An observational study investigating the objective and subjective impact of a structured gynaecology service for women who have undergone allogeneic haematopoeitic stem cell transplant.
Bone marrow transplantation (BMT) offers the chance of cure for many patients with blood cancers. The high doses of chemotherapy and radiotherapy used in this treatment may cause infertility and sexuality problems. Surviving a BMT is more likely today due to better supportive care so issues around sexuality and fertility have become increasingly important in the lives of survivors.
Gynaecology input is an essential part of a woman's care post transplant. This research will assess the information available to women pre and post transplant about theses issues and will look at the impact of a dedicated Gynaecology service. It will also look at the resources currently in use and whether these need to be developed further.
Gynaecological Cancer Research. Two years partial funding (0.2FTE) of a Gynaecology Cancer Research Nurse
The gynaecological cancer unit at Christchurch Women's Hospital provides services for women throughout the South Island of New Zealand. Participating in international clinical research enables us to maintain treatments at the best international standards. Our research also answers questions relevant to New Zealand women. We also support collaborating researchers who are assessing new tests used in screening and prevention of cervical cancer, understanding cancer growth and developing a new test for uterine cancer. Clinical research can only be performed in the presence of a suitable infrastructure. A research nurse fills an essential role, coordinating research activities and patient consent.

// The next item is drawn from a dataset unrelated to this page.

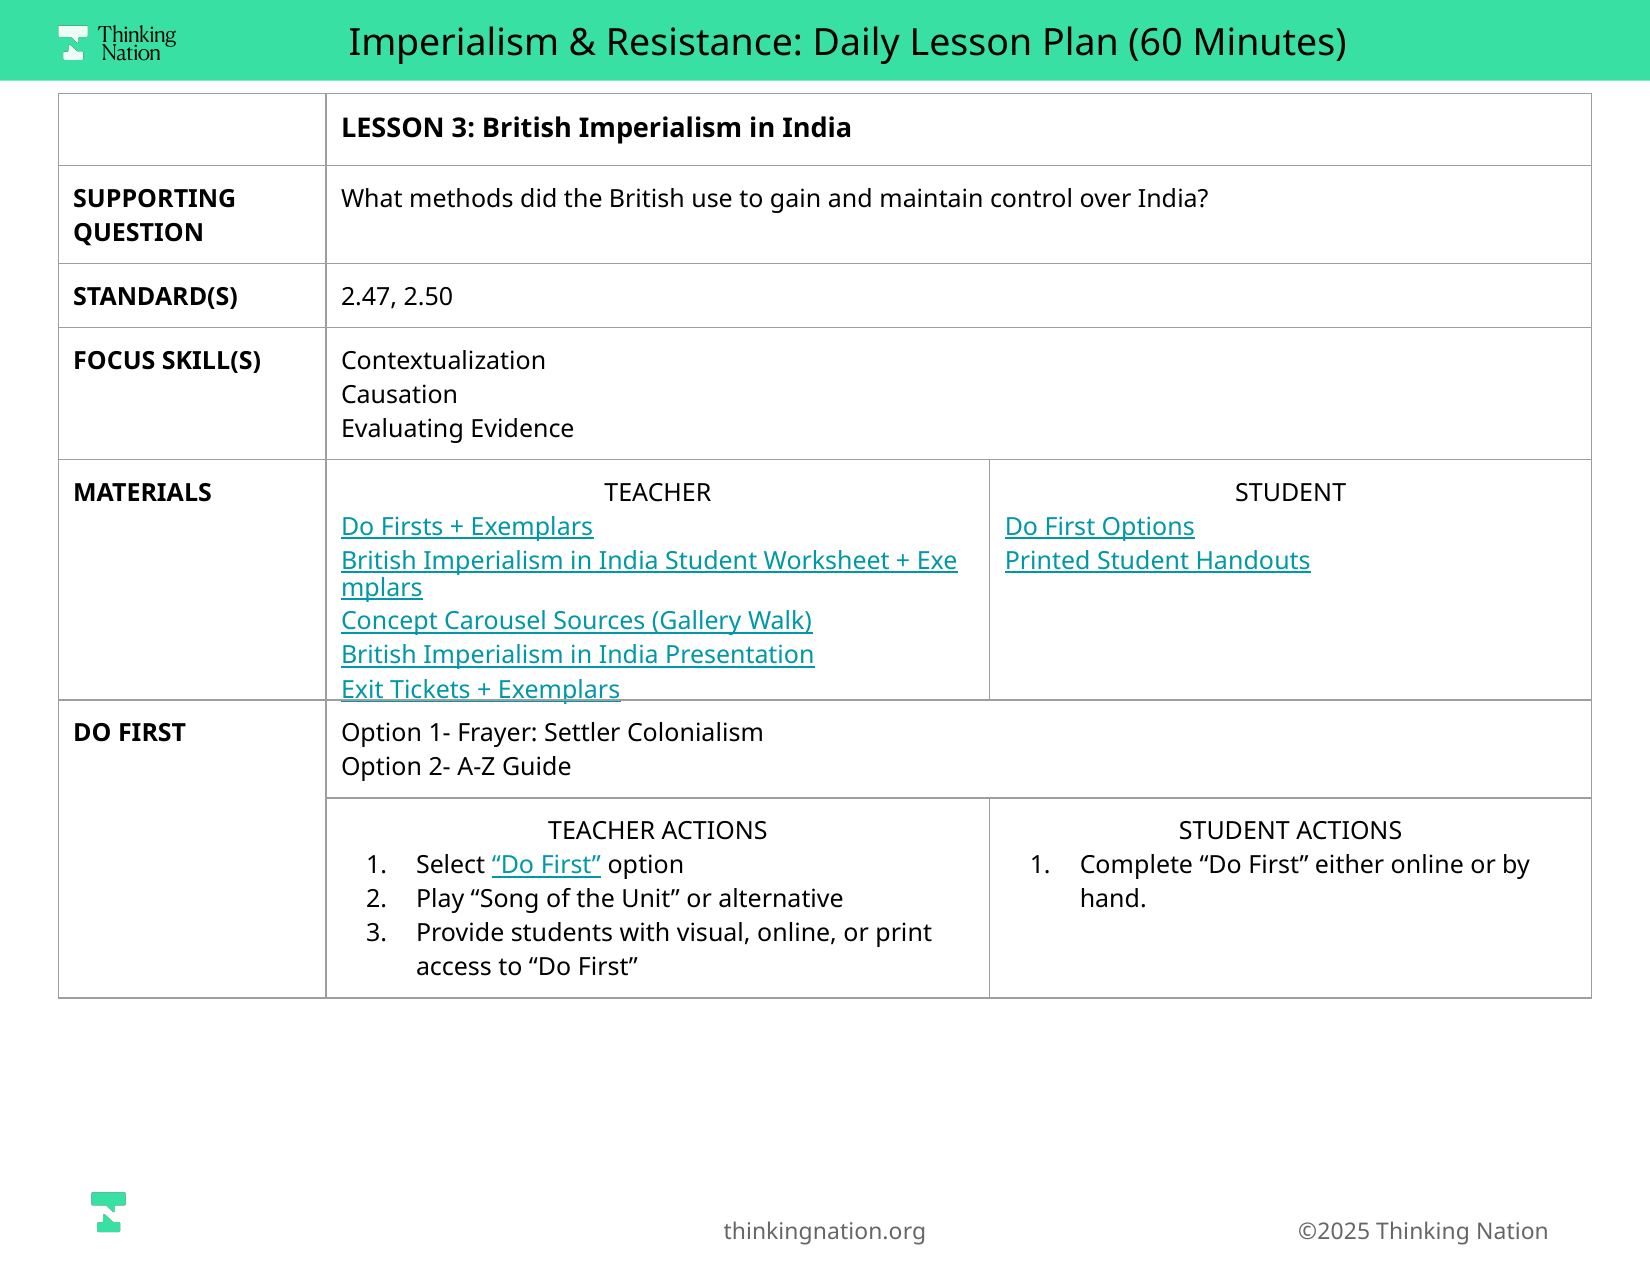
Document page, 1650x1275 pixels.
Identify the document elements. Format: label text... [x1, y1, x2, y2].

To attend a short course on ‘Relative Survival: Approaches to Advanced Modelling' being held at the London School of Hygiene and Tropical Medicine (LSHTM) in April 2008.
To undertake Module 4 of the Post Graduate Certificate in Hospice Palliative Care offered via Whitireia Polytechnic
To attend the the 17th International Congress on the Care of the Terminally Ill in Montreal. And visit palliative care centres in Australia and the UK
Analysis of CD83 and CD40 in breast and bowel cancer
Breast and Bowel cancer are two of the most common cancers in New Zealand. It is known that cancers can evade the body's immune defence system in order to grow and spread. The cancer cells can do this by expressing certain molecules and proteins. Some of the proteins relate directly to the immune system, such as CD83 and CD40. By analysing real human and test tube cancer cells for the proteins CD83 and CD40 and working out how they function we hope to increase our understanding of cancer and move towards better treatments or cures.